Segment Open

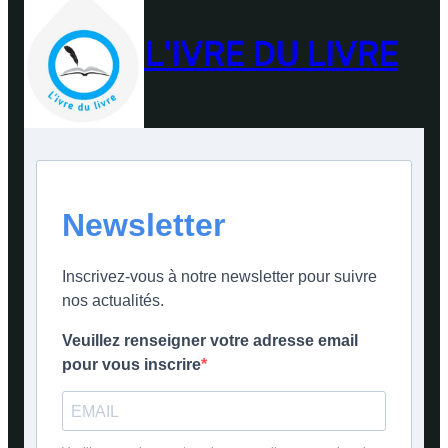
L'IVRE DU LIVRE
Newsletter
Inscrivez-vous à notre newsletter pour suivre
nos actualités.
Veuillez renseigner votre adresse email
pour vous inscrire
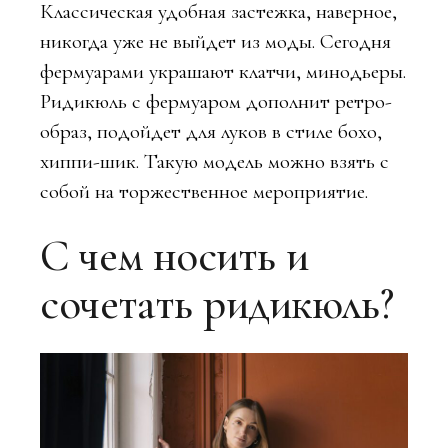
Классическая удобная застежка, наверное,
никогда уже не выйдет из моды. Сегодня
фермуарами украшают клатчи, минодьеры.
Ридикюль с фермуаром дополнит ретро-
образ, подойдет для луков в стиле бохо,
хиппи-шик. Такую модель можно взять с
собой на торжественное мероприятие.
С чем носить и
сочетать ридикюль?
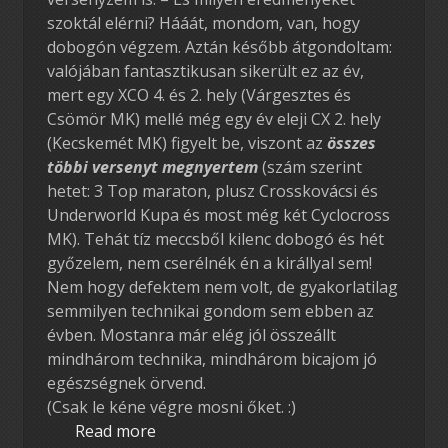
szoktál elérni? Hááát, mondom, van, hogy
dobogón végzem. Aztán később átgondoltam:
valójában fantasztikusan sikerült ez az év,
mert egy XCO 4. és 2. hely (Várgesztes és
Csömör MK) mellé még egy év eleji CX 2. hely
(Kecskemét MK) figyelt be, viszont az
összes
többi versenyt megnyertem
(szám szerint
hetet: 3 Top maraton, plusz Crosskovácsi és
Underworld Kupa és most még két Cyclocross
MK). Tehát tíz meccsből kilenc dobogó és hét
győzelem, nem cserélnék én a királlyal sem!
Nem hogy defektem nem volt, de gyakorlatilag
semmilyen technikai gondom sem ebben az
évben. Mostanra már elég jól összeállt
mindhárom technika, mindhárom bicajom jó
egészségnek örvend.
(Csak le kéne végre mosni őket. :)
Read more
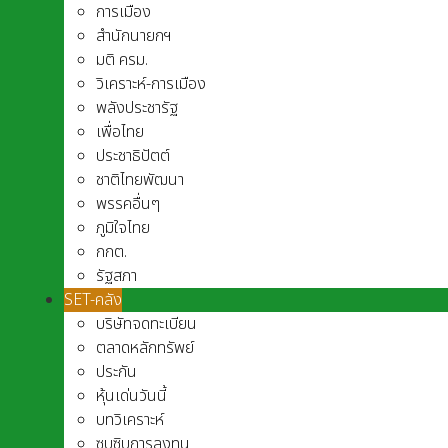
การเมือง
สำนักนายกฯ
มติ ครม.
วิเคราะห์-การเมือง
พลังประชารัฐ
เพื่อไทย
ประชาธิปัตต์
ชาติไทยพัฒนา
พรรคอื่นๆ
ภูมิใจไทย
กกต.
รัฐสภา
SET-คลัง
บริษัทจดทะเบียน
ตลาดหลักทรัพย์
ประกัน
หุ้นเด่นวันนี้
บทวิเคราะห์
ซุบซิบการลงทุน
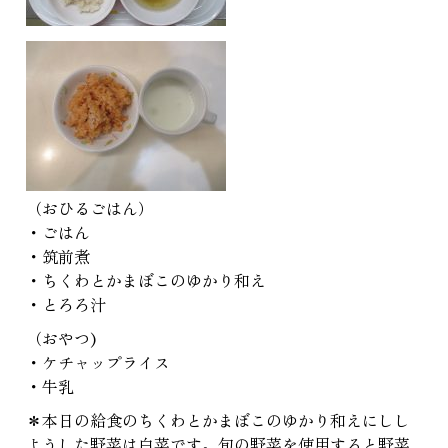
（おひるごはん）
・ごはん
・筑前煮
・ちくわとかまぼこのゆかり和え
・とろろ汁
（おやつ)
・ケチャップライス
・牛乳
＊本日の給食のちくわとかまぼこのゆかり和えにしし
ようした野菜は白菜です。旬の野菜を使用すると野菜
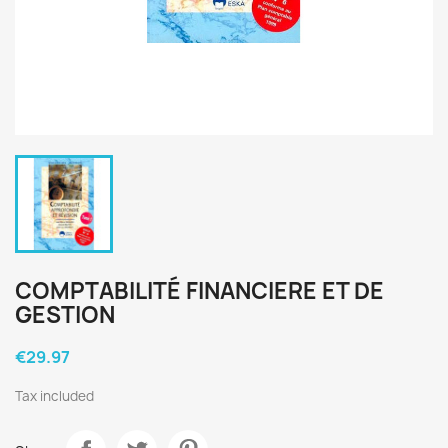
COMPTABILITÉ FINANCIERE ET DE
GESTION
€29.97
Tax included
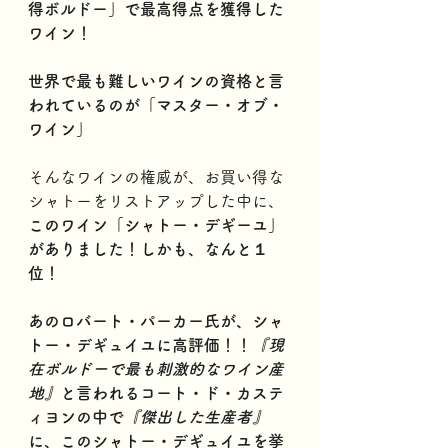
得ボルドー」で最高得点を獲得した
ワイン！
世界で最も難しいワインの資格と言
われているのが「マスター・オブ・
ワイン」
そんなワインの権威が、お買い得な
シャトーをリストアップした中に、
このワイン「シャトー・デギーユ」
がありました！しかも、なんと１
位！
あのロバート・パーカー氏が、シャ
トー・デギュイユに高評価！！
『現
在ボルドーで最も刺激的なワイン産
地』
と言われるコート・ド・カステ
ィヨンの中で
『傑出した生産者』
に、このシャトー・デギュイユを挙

Segment Closed
Segment Open

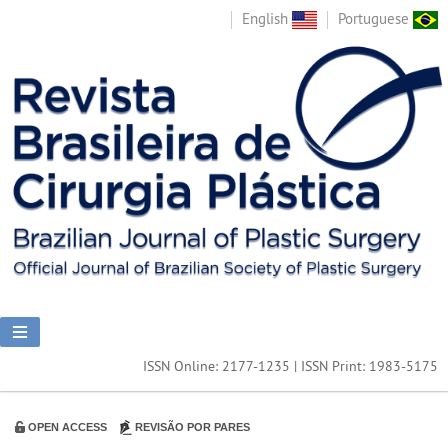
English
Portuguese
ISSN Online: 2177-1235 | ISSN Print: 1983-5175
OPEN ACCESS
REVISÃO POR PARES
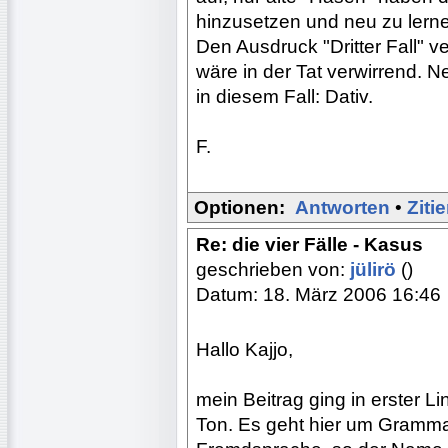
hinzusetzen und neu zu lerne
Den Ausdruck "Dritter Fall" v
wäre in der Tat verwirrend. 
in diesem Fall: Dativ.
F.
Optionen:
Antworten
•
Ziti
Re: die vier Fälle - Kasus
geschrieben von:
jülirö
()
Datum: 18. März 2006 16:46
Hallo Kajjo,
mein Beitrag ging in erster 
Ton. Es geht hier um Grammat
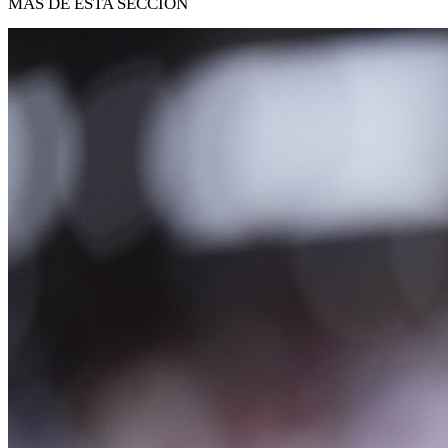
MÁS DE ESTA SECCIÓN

Segment Closed
Segment Open

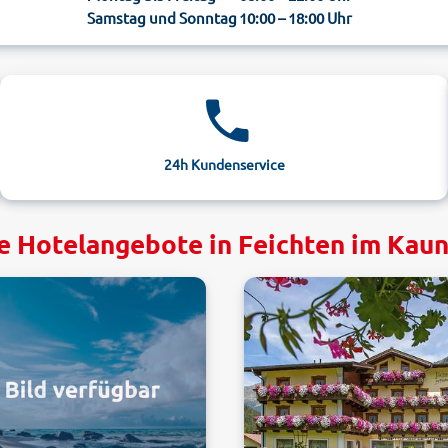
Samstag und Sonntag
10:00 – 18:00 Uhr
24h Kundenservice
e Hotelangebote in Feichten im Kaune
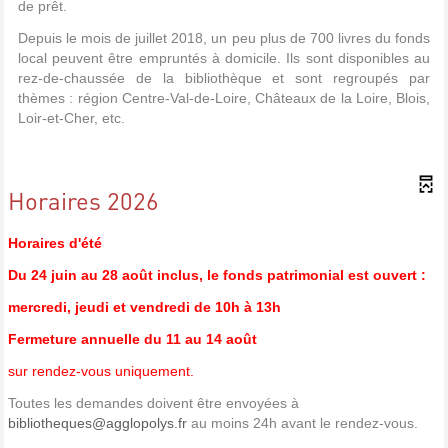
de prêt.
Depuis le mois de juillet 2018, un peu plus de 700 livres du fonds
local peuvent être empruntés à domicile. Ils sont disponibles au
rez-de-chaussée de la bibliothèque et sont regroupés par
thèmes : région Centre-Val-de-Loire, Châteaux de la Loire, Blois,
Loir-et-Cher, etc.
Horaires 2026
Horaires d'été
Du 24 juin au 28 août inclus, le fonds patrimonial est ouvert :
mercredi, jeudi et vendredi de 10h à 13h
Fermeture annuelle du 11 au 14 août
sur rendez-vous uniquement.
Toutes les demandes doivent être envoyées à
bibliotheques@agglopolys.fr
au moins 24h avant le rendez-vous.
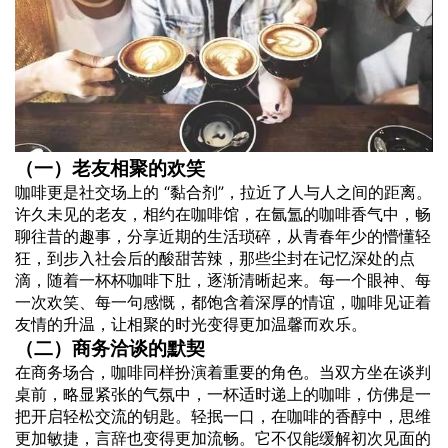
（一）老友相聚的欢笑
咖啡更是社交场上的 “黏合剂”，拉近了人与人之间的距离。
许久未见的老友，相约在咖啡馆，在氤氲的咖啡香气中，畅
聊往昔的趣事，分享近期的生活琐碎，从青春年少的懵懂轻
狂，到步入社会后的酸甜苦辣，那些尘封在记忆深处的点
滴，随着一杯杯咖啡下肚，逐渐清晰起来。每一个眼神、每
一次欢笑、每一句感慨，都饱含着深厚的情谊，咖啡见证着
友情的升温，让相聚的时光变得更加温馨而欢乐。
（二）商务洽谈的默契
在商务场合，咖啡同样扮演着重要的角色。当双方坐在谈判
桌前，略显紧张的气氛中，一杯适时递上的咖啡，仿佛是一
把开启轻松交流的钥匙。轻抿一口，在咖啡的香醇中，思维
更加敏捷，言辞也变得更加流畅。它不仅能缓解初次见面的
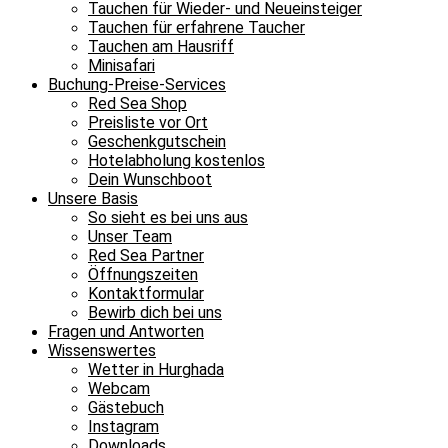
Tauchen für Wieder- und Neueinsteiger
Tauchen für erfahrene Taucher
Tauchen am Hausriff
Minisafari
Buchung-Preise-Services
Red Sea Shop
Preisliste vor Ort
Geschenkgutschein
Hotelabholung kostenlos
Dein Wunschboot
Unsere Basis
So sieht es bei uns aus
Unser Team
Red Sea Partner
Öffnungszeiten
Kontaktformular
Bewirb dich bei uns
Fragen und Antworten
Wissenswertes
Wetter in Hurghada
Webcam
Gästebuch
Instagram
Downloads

Segment Closed

## Problem to work on
Starting at the line of the material that has "COMPTABILITÉ FINANCIERE ET DE" and stopping after the line that has "Tax included", write out those lines again with "Tax" changed to "VAT" and nothing else altered.

## Output for this exercise
COMPTABILITÉ FINANCIERE ET DE
GESTION
€29.97
VAT included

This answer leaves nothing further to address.